I'm not a scientist. Let me just get that out of the way up front. I took a few requisite college courses on geology, and biology in my first couple years, but that was 20 years ago. I've been a Christian for longer than that and don't remember a time when I felt particularly conflicted about the idea of (and belief in) a creator and the evidence and idea of biological evolution.
Over the years I've seen other scientists point out potential logical conflicts between religion and evolutionary biology and/or geological evidence, but it hasn't given me pause in my faith.
Why is that?
Because I don't think that my religious beliefs explain how or why biology works any more than biology and science explain spirituality, emotion and consciousness.
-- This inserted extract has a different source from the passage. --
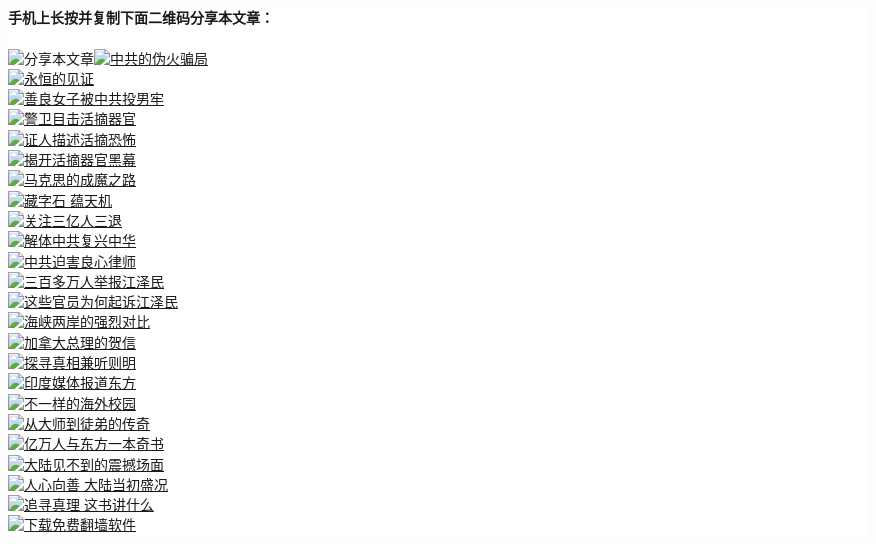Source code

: <strong>手机上长按并复制下面二维码分享本文章：</strong><br><br><img src="https://chart.apis.google.com/chart?cht=qr&chs=240x240&choe=UTF-8&chld=M|2&chl=https://github.com/19920513/djy/blob/master/gb/16/8/15/n8202798.md%231" title="分享本文章"></td><td VALIGN=TOP><a href="https://github.com/19920513/djy/blob/master/gb/16/1/21/n4622075.md?dfh#1" target="_blank"><img src="https://raw.githubusercontent.com/19920513/djy/master/gb/300/wei-f1.jpg" title="中共的伪火骗局"  alt="中共的伪火骗局"></a><br><a href="https://github.com/19920513/www/blob/master/README.md?dfh#9" target="_blank"><img src="https://raw.githubusercontent.com/19920513/djy/master/gb/300/yong-h.jpg" title="永恒的见证"  alt="永恒的见证"></a><br><a href="https://github.com/19920513/djy/blob/master/gb/13/9/29/n3974789.md?dfh#1" target="_blank"><img src="https://raw.githubusercontent.com/19920513/djy/master/gb/300/shang-lnz.jpg" title="善良女子被中共投男牢"  alt="善良女子被中共投男牢"></a><br><a href="https://github.com/19920513/djy/blob/master/gb/16/3/16/n4663449.md?dfh#1" target="_blank"><img src="https://raw.githubusercontent.com/19920513/djy/master/gb/300/huo-z3.jpg" title="警卫目击活摘器官"  alt="警卫目击活摘器官"></a><br><a href="https://github.com/19920513/djy/blob/master/gb/16/8/7/n8177641.md?dfh#1" target="_blank"><img src="https://raw.githubusercontent.com/19920513/djy/master/gb/300/huo-z4.jpg" title="证人描述活摘恐怖"  alt="证人描述活摘恐怖"></a><br><a href="https://github.com/19920513/djy/blob/master/gb/10/4/19/n2881569.md?dfh#1" target="_blank"><img src="https://raw.githubusercontent.com/19920513/djy/master/gb/300/huo-z1.jpg" title="揭开活摘器官黑幕"  alt="揭开活摘器官黑幕"></a><br><a href="https://github.com/19920513/djy/blob/master/gb/10/11/7/n3077476.md?dfh#1" target="_blank"><img src="https://raw.githubusercontent.com/19920513/djy/master/gb/300/ma-ks.jpg" title="马克思的成魔之路"  alt="马克思的成魔之路"></a><br><a href="https://github.com/19920513/djy/blob/master/gb/14/6/9/n4173977.md?dfh#1" target="_blank"><img src="https://raw.githubusercontent.com/19920513/djy/master/gb/300/chang-zs.jpg" title="藏字石 蕴天机"  alt="藏字石 蕴天机"></a><br><a href="https://github.com/19920513/djy/blob/master/gb/18/5/10/n10381511.md?dfh#1" target="_blank"><img src="https://raw.githubusercontent.com/19920513/djy/master/gb/300/st1.jpg" title="关注三亿人三退"  alt="关注三亿人三退"></a><br><a href="https://github.com/19920513/djy/blob/master/gb/18/3/21/n10237682.md?dfh#1" target="_blank"><img src="https://raw.githubusercontent.com/19920513/djy/master/gb/300/jie-t.jpg" title="解体中共复兴中华"  alt="解体中共复兴中华"></a><br><a href="https://github.com/19920513/djy/blob/master/gb/9/2/9/n2422991.md?dfh#1" target="_blank"><img src="https://raw.githubusercontent.com/19920513/djy/master/gb/300/gao-zs.jpg" title="中共迫害良心律师"  alt="中共迫害良心律师"></a><br><a href="https://github.com/19920513/djy/blob/master/gb/18/12/9/n10900044.md?dfh#1" target="_blank"><img src="https://raw.githubusercontent.com/19920513/djy/master/gb/300/sj1.jpg" title="三百多万人举报江泽民"  alt="三百多万人举报江泽民"></a><br><a href="https://github.com/19920513/djy/blob/master/gb/18/8/28/n10672014.md?dfh#1" target="_blank"><img src="https://raw.githubusercontent.com/19920513/djy/master/gb/300/sj2.jpg" title="这些官员为何起诉江泽民"  alt="这些官员为何起诉江泽民"></a><br><a href="https://github.com/19920513/djy/blob/master/gb/8/12/18/n2367165.md?dfh#1" target="_blank"><img src="https://raw.githubusercontent.com/19920513/djy/master/gb/300/liangan.jpg" title="海峡两岸的强烈对比"  alt="海峡两岸的强烈对比"></a><br><a href="https://github.com/19920513/djy/blob/master/gb/15/12/10/n4593139.md?dfh#1" target="_blank"><img src="https://raw.githubusercontent.com/19920513/djy/master/gb/300/jia-ndzl.jpg" title="加拿大总理的贺信"  alt="加拿大总理的贺信"></a><br><a href="https://github.com/19920513/djy/blob/master/gb/11/6/17/n3289382.md?dfh#1" target="_blank"><img src="https://raw.githubusercontent.com/19920513/djy/master/gb/300/xiao-wd.jpg" title="探寻真相兼听则明"  alt="探寻真相兼听则明"></a><br><a href="https://github.com/19920513/djy/blob/master/gb/18/10/27/n10812623.md?dfh#1" target="_blank"><img src="https://raw.githubusercontent.com/19920513/djy/master/gb/300/yindu.jpg" title="印度媒体报道东方"  alt="印度媒体报道东方"></a><br><a href="https://github.com/19920513/djy/blob/master/gb/18/6/9/n10469652.md?dfh#1" target="_blank"><img src="https://raw.githubusercontent.com/19920513/djy/master/gb/300/xie-j.jpg" title="不一样的海外校园"  alt="不一样的海外校园"></a><br><a href="https://github.com/19920513/djy/blob/master/gb/7/4/5/n1669415.md?dfh#1" target="_blank"><img src="https://raw.githubusercontent.com/19920513/djy/master/gb/300/li-up.jpg" title="从大师到徒弟的传奇"  alt="从大师到徒弟的传奇"></a><br><a href="https://github.com/19920513/djy/blob/master/gb/17/5/26/n9191512.md?dfh#1" target="_blank"><img src="https://raw.githubusercontent.com/19920513/djy/master/gb/300/zfl2.jpg" title="亿万人与东方一本奇书"  alt="亿万人与东方一本奇书"></a><br><a href="https://github.com/19920513/djy/blob/master/gb/13/11/27/n4020290.md?dfh#1" target="_blank"><img src="https://raw.githubusercontent.com/19920513/djy/master/gb/300/zhen-h.jpg" title="大陆见不到的震撼场面"  alt="大陆见不到的震撼场面"></a><br><a href="https://github.com/19920513/djy/blob/master/gb/15/7/17/n4482910.md?dfh#1" target="_blank"><img src="https://raw.githubusercontent.com/19920513/djy/master/gb/300/dalu-sk.jpg" title="人心向善 大陆当初盛况"  alt="人心向善 大陆当初盛况"></a><br><a href="https://github.com/19920513/djy/blob/master/gb/19/1/5/n10955468.md?dfh#1" target="_blank"><img src="https://raw.githubusercontent.com/19920513/djy/master/gb/300/zfl1.jpg" title="追寻真理 这书讲什么"  alt="追寻真理 这书讲什么"></a><br><a href="https://github.com/19920513/www/blob/master/README.md?dfh#1" target="_blank"><img src="https://raw.githubusercontent.com/19920513/djy/master/gb/300/fq1.jpg" title="下载免费翻墙软件"  alt="下载免费翻墙软件"></a><br></td></tr></table>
Religion generally deals with the stuff that doesn't make scientific sense. Love, hate, altruism, selflessness, selfishness. Morality. Yes, the natural world seems to operate in an amoral way with no concern for any of these things, but humans (at least most of us) recognize things as inherently right or wrong, as tragic or triumphant.
Whenever someone points out that religion and evolutionary theories are mutually exclusive, they are funadamentally saying that religion and therefore spirituality are bound by the physical laws of the universe as observable by the scientific method. This doesn't make any sense.
Perhaps this confusion comes when the old stories from religion begin to clash with the ever-increasing detail which is discovered about the way things work. Some people with religious beliefs would call these factual stories. Some call them complete myth, or allegory and then (from my anecdotal view) most religious people are somewhere in the middle. The stories are filled with imagery, colloquialisms and cultural bits that are hard to identify with now, but to write them off simply because they don't deal with the technical details of how biological life works seems shortsighted.
Instead of saying that these non-technical stories conflict with a scientific explanation of where we and our world came from, religious people believe that these stories of faith explain the unexplainable. Great stories throughout history deal with the crux of being human. They center on the stuff I already mentioned. Love, hate, altruism, selflessness, selfishness. Morality. They don't often contain technical details because that isn't the reason stories exist.
What I find almost universal amongst religions is the understanding that God- or whatever you choose to call the creator - operates outside of the rules of our natural world. In fact, any interaction with a solely spiritual being necessarily requires a supernatural encounter.
If you wanted to think about how both the idea of a supernatural creator and the physical world can both be true, it really isn't that hard. The physical world is full of evidence of a long biological history, and a mature geological process, but that's also the condition in which we are introduced to the first man. In the Judeo-Christian creation story, man is first created as an adult. Since he and the first woman were able to procreate, we can also assume that they are biologically functional. Why would you assume that all of creation didn't also began already mature.
I don't find it hard to believe that an evolutionary process is part of how our natural world works. I just happen to believe that a creator from outside of our physical reality started it. Perhaps the best way to simplify it is this- Humans are more than just a biological process. We are spiritual beings with physical bodies. We can analyze the way our bodies operate and learn a lot about a biological process, but the soul - the spirit - isn't something we can hold in our hands.
It feels like art. I can fully understand the medium, the supplies, the chemical composition of paint, clay, pigment and canvas, but it doesn't explain the beauty. It isn't just greater than the sum of its parts, it takes on a life of its own.